**The task:**
The records below are to be transcribed exactly, with the pictures removed.

(Stored data entries)
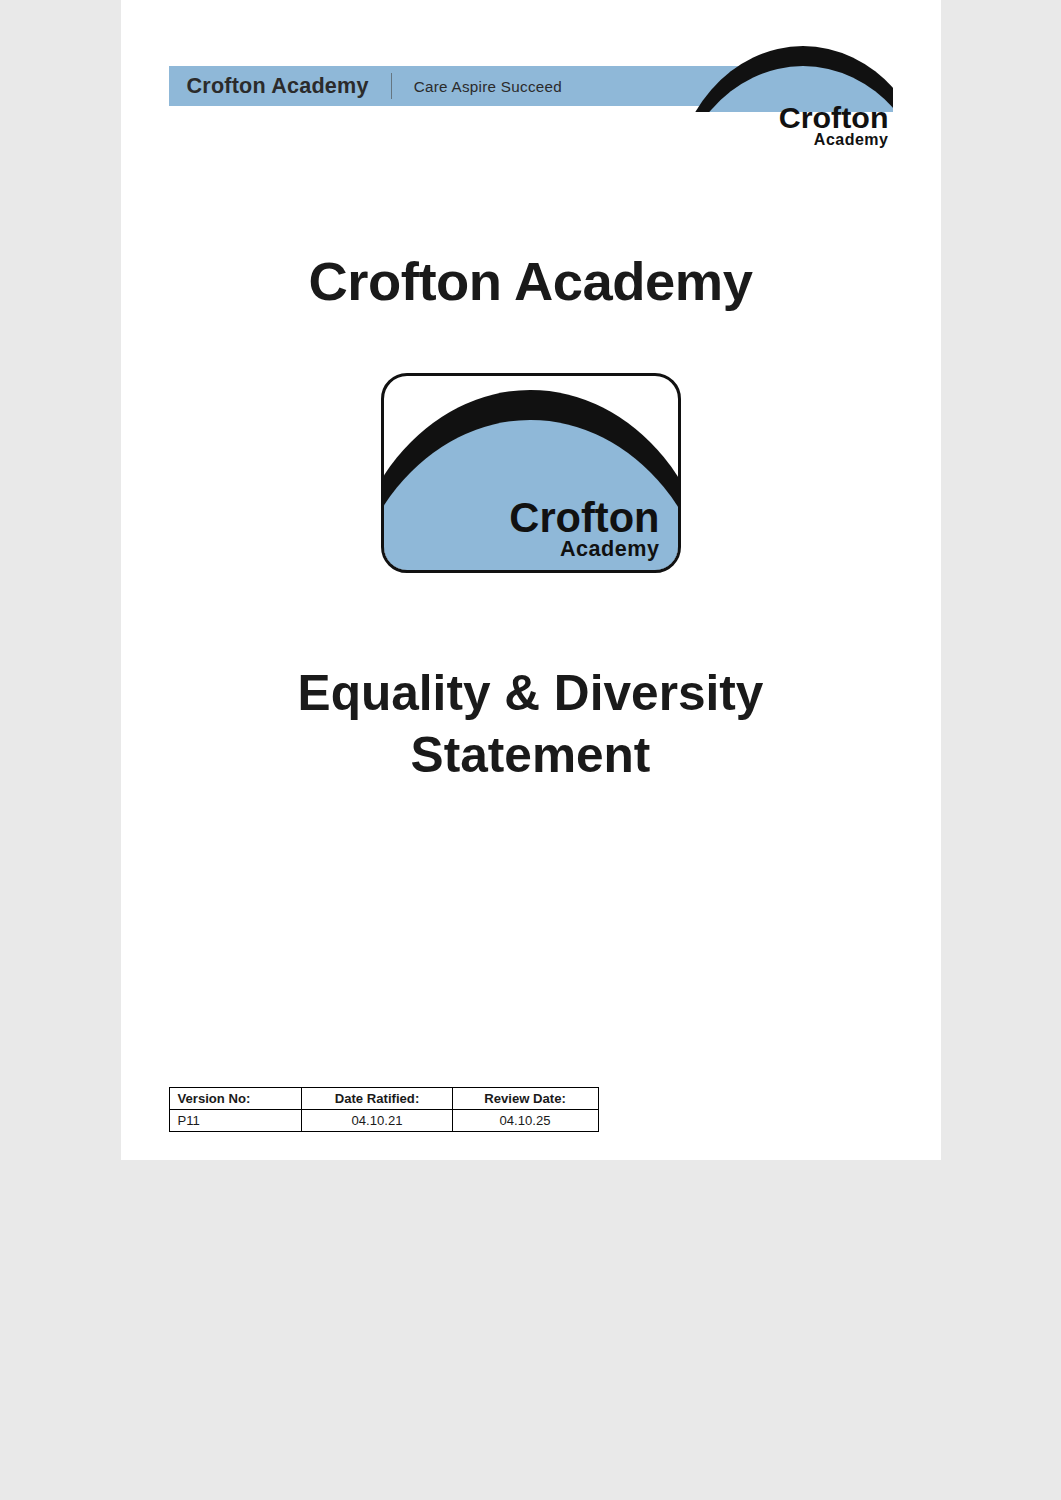Crofton Academy Care Aspire Succeed
Crofton Academy
Crofton Academy
Crofton Academy
Equality & Diversity
Statement
| Version No: | Date Ratified: | Review Date: |
| --- | --- | --- |
| P11 | 04.10.21 | 04.10.25 |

**Result of this exercise:**
Crofton Academy Care Aspire Succeed
Crofton Academy
Crofton Academy
Crofton Academy
Equality & Diversity
Statement
| Version No: | Date Ratified: | Review Date: |
| --- | --- | --- |
| P11 | 04.10.21 | 04.10.25 |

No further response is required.